**Task to carry out:** What are the lines from the top of the entries below through the line containing "The authority to"? Return them exactly, both ends included, without the pictures.

**Listed records:**
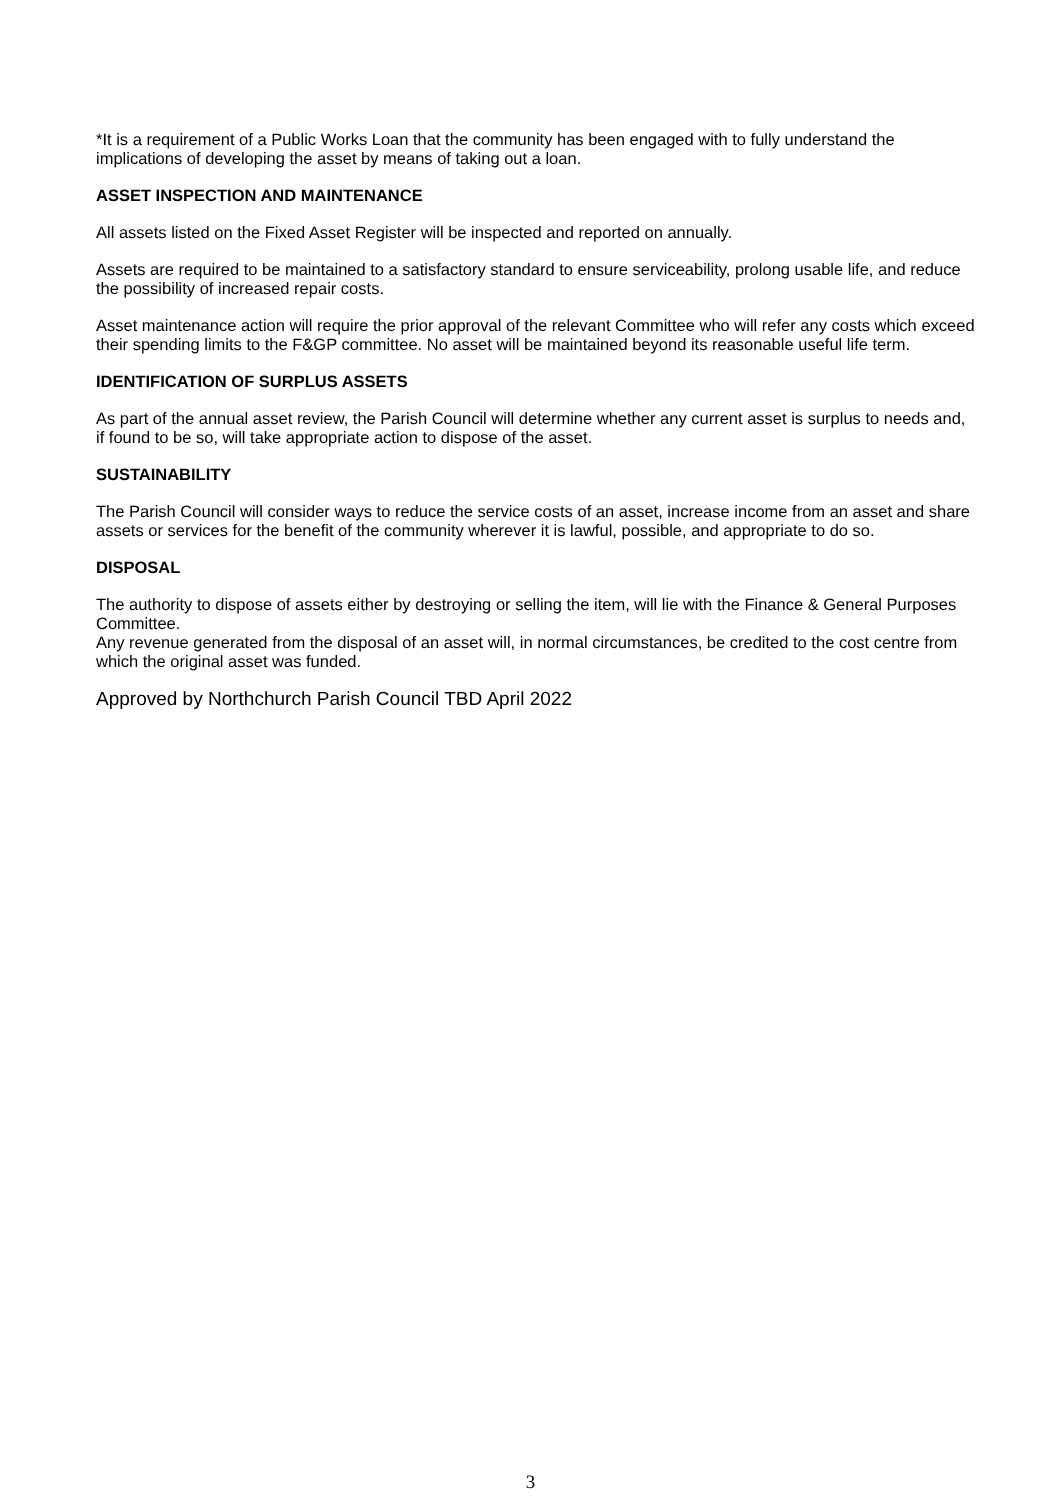*It is a requirement of a Public Works Loan that the community has been engaged with to fully understand the implications of developing the asset by means of taking out a loan.
ASSET INSPECTION AND MAINTENANCE
All assets listed on the Fixed Asset Register will be inspected and reported on annually.
Assets are required to be maintained to a satisfactory standard to ensure serviceability, prolong usable life, and reduce the possibility of increased repair costs.
Asset maintenance action will require the prior approval of the relevant Committee who will refer any costs which exceed their spending limits to the F&GP committee. No asset will be maintained beyond its reasonable useful life term.
IDENTIFICATION OF SURPLUS ASSETS
As part of the annual asset review, the Parish Council will determine whether any current asset is surplus to needs and, if found to be so, will take appropriate action to dispose of the asset.
SUSTAINABILITY
The Parish Council will consider ways to reduce the service costs of an asset, increase income from an asset and share assets or services for the benefit of the community wherever it is lawful, possible, and appropriate to do so.
DISPOSAL
The authority to dispose of assets either by destroying or selling the item, will lie with the Finance & General Purposes Committee.
Any revenue generated from the disposal of an asset will, in normal circumstances, be credited to the cost centre from which the original asset was funded.
Approved by Northchurch Parish Council TBD April 2022
3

**Written response:**
*It is a requirement of a Public Works Loan that the community has been engaged with to fully understand the implications of developing the asset by means of taking out a loan.
ASSET INSPECTION AND MAINTENANCE
All assets listed on the Fixed Asset Register will be inspected and reported on annually.
Assets are required to be maintained to a satisfactory standard to ensure serviceability, prolong usable life, and reduce the possibility of increased repair costs.
Asset maintenance action will require the prior approval of the relevant Committee who will refer any costs which exceed their spending limits to the F&GP committee. No asset will be maintained beyond its reasonable useful life term.
IDENTIFICATION OF SURPLUS ASSETS
As part of the annual asset review, the Parish Council will determine whether any current asset is surplus to needs and, if found to be so, will take appropriate action to dispose of the asset.
SUSTAINABILITY
The Parish Council will consider ways to reduce the service costs of an asset, increase income from an asset and share assets or services for the benefit of the community wherever it is lawful, possible, and appropriate to do so.
DISPOSAL
The authority to dispose of assets either by destroying or selling the item, will lie with the Finance & General Purposes Committee.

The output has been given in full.